» **Document segment**:

Can Cyware’s AI-powered fusion platform help Trustmarque execute the UK’s ‘Defend as One’ cybersecurity vision?

Find out how Cyware and Trustmarque are turning “Defend as One” into reality with real-time threat intelligence for UK cybersecurity.

Cyware and Trustmarque have partnered to deploy real-time threat intelligence orchestration and collective cyber defense tools across the UK, directly supporting national security strategy objectives.

U.S.-based cybersecurity automation provider Cyware has entered into a strategic alliance with Trustmarque, the UK-based IT services integrator, to deliver advanced threat intelligence operationalisation tools for both public and private sector clients. Announced in early September 2025, the partnership aims to bring AI-powered cyber fusion capabilities to UK organisations at a time when the country is doubling down on coordinated, cross-sector cyber readiness.

The collaboration aligns closely with the UK Government’s “Defend as One” cybersecurity strategy, a policy initiative focused on fostering collective resilience and intelligence sharing between civil, commercial, and defense entities. As part of the deal, Trustmarque will integrate Cyware’s threat intelligence platform into its managed cybersecurity services portfolio, offering clients automation-driven response, intelligence enrichment, and secure collaboration frameworks.

» **Aim of the exercise**: Continue the article on the Cyware and Trustmarque partnership, picking up right after its final sentence.

» **Stored data entries**:
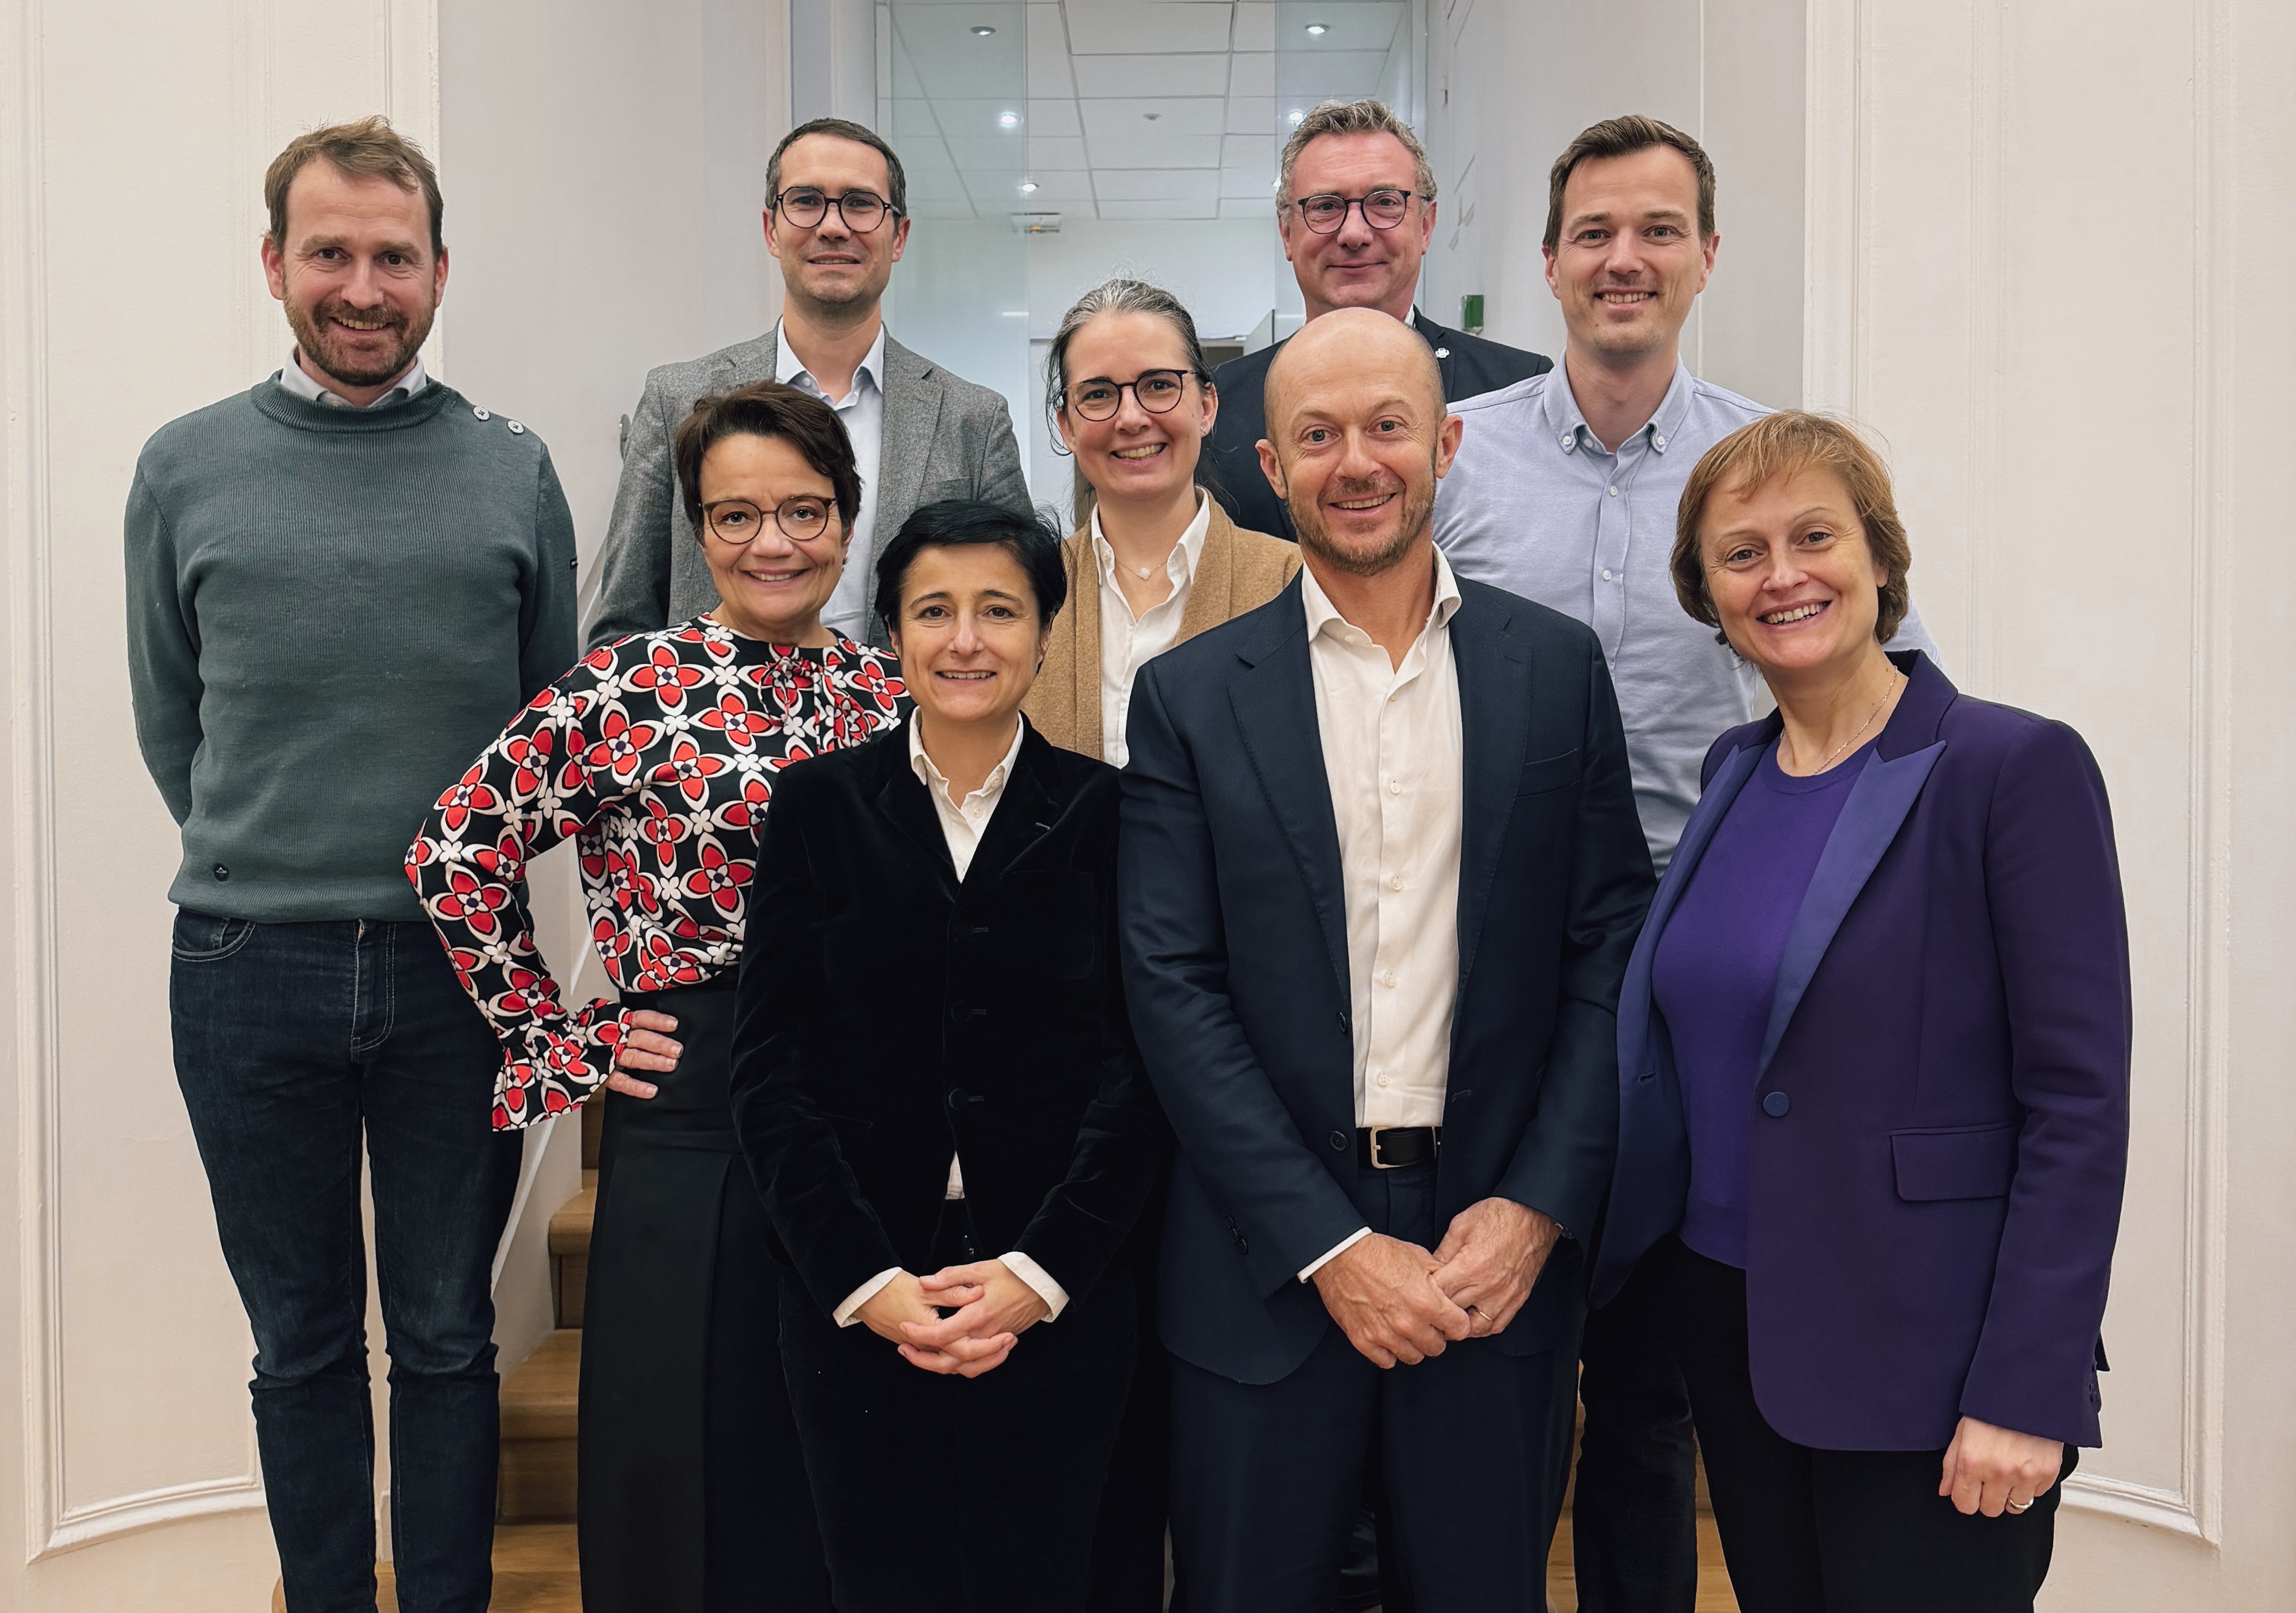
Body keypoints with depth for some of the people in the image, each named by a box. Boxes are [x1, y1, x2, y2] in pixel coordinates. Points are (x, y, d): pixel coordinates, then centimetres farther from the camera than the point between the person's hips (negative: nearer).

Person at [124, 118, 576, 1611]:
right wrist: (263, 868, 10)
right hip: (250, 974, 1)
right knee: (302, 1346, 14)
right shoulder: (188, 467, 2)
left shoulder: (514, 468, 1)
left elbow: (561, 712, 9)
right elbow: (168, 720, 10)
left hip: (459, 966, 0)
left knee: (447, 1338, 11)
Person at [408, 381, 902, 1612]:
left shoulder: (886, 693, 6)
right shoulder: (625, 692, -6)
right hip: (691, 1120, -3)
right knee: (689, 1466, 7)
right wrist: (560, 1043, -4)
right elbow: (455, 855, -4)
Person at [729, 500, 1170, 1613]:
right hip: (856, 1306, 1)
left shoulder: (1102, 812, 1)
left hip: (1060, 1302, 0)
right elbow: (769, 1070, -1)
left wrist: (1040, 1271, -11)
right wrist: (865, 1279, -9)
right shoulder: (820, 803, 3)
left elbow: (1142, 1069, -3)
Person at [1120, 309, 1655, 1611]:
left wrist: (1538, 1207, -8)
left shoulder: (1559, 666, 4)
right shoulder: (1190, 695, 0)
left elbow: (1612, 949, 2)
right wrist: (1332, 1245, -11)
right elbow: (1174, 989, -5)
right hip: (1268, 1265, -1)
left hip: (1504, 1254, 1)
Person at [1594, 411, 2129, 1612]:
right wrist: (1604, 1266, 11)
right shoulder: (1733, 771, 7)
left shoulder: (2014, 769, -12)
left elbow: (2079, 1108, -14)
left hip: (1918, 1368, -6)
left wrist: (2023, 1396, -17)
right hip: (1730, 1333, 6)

* * *

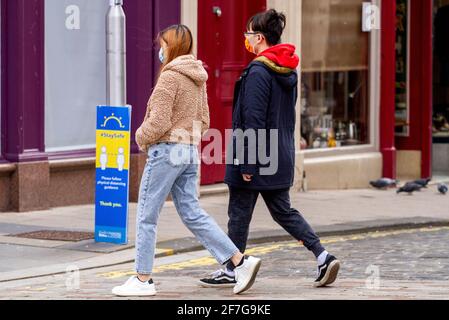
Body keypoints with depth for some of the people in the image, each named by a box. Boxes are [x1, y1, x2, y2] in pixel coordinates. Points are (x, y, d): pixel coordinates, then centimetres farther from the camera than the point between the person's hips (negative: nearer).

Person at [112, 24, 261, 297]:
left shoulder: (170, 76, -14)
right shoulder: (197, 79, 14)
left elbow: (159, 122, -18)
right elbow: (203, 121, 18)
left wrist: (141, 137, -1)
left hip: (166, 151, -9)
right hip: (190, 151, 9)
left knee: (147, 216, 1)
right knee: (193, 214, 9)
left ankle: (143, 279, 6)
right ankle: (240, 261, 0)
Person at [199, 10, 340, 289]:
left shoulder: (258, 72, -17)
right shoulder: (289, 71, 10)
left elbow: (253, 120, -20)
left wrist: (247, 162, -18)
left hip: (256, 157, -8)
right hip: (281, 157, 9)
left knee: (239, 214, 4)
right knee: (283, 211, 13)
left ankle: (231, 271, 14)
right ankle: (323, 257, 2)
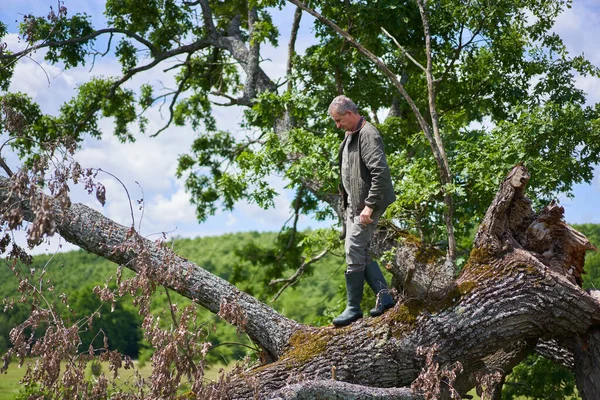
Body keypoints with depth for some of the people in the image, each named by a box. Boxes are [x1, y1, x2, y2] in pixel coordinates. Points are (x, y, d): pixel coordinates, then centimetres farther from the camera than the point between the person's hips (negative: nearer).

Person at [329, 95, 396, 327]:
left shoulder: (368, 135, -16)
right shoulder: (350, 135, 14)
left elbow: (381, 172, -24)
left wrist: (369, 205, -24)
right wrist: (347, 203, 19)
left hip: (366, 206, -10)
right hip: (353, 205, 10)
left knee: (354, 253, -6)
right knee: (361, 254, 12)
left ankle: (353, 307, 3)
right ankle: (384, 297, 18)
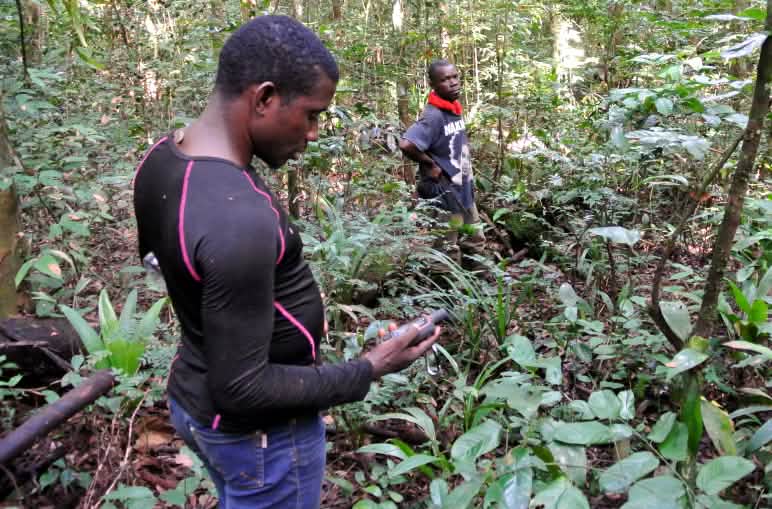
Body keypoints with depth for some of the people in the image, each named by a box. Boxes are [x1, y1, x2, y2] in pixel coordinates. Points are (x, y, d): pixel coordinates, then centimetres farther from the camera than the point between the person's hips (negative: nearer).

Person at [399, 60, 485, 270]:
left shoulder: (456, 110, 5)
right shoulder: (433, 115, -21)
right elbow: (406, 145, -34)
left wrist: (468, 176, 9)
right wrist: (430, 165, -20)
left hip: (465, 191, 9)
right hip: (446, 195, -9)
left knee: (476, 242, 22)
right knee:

» **Reply to the exercise**:
How does the partnership between Cyware and Trustmarque reflect broader national cybersecurity goals in the UK?

The timing of the partnership is significant. The UK Cyber Security Strategy 2022–2030—particularly its “Defend as One” pillar—emphasises an integrated approach to digital defense across government, infrastructure, and business. That ambition has grown more urgent in the wake of high-profile attacks targeting NHS trusts, water utilities, and local councils.

Cyware’s platform brings together several features that directly serve these objectives. Its multi-source threat intelligence aggregation, combined with low-code/no-code orchestration and multi-tenant community sharing, allows security teams to cut across organisational silos and act faster on emerging risks.

Trustmarque, which has over three decades of experience serving UK public sector clients, is well-positioned to localise and deploy these tools in critical environments. Ed Chew, Head of Channel International at Cyware, indicated that the firm’s decision to partner with Trustmarque stemmed from its established track record as an advisor across UK central and local government agencies.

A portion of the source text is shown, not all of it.